When I walk in the forest this morning it smells like a different country, sweet sharp scents released by last night’s downpour. I realize I have no words to describe the smells of a a foreign place, of a tree on the first day of the rainy season.

P runs into my bedroom before my eyes are open. “I am drawing you a picture!” She runs back out the door. Later I step out of the shower and she is waiting, holding a paper in front of her. It is a picture of a girl named Purple Berry, butterflies with thick legs and feet, an elaborate flag “for the country where she’s from”. I tell her that the best mornings begin with art. She lays the picture on my rumpled pillow.

A slug slides over the rough stone, graceful, determined. Its back is pale and translucent, covered in grey lines like the shadow of stained glass. I kneel down, lean my face close to the ground, smile at the way it carries its head high, its antennae curved and glistening.

J dresses like a pirate for a school party, wears a black plastic eye patch, big belt buckle, blue jelly shoes. After school she changes into a shimmering leotard for her ballet class, asks if she can keep the pirate bandana wrapped around her hair.

A beetle as long as my pinky finger lies on its back on the tile floor, black legs wriggling, reaching. M and P rush toward it like concerned mothers, peer closely. M picks it up with gentleness, carries it to the door, throws it at the sky. It flies above the potato tree. She giggles at her encounter with this small wildness.
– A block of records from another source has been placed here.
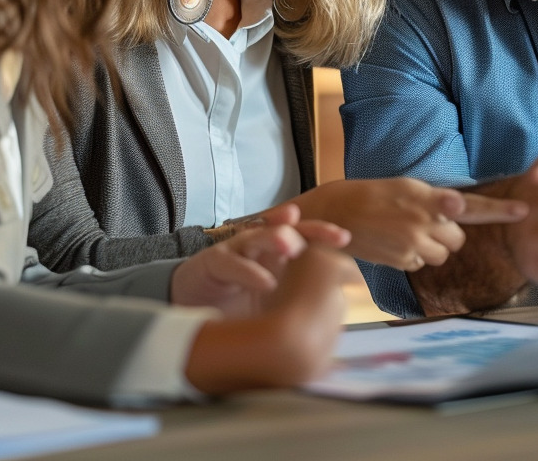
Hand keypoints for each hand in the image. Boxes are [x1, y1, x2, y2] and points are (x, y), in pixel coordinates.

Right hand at [172, 206, 349, 315]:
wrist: (191, 308)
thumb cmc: (237, 305)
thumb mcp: (272, 303)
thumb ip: (297, 297)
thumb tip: (336, 304)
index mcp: (277, 254)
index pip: (304, 238)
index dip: (324, 235)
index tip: (345, 239)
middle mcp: (259, 246)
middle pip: (288, 229)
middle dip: (311, 230)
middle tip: (333, 237)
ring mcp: (236, 251)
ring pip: (259, 236)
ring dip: (277, 238)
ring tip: (292, 247)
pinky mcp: (213, 263)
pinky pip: (231, 262)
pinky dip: (249, 271)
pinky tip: (265, 282)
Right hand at [294, 179, 526, 270]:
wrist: (337, 213)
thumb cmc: (375, 195)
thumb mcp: (408, 187)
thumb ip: (437, 199)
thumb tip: (458, 210)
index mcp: (428, 197)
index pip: (470, 204)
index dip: (500, 208)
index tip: (524, 210)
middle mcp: (424, 221)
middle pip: (457, 238)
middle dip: (447, 233)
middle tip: (423, 221)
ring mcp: (413, 243)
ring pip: (442, 254)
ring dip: (431, 246)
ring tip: (405, 231)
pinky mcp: (403, 261)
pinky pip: (422, 264)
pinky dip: (413, 256)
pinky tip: (394, 243)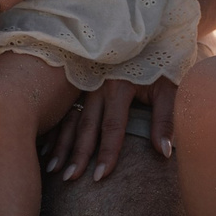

I sit in a noisy cafe and speak French with a blond woman from Montreal. We drink lattes, discuss children’s books and the Canadian election. I make up French words and sneak salted chocolate from my Dutch handbag. She corrects my mistakes, strict and smiling.

The afternoon sunlight falls through the window in long ribbons, lands on P as she collects small Playmobil pieces, arranges them in a cardboard box. There is a dead fly laid out carefully on the miniature table. “I needed a bird. It’s a very fresh dead fly.” She adjusts its crinkly body, moves alongside death with an ease I have not taught her.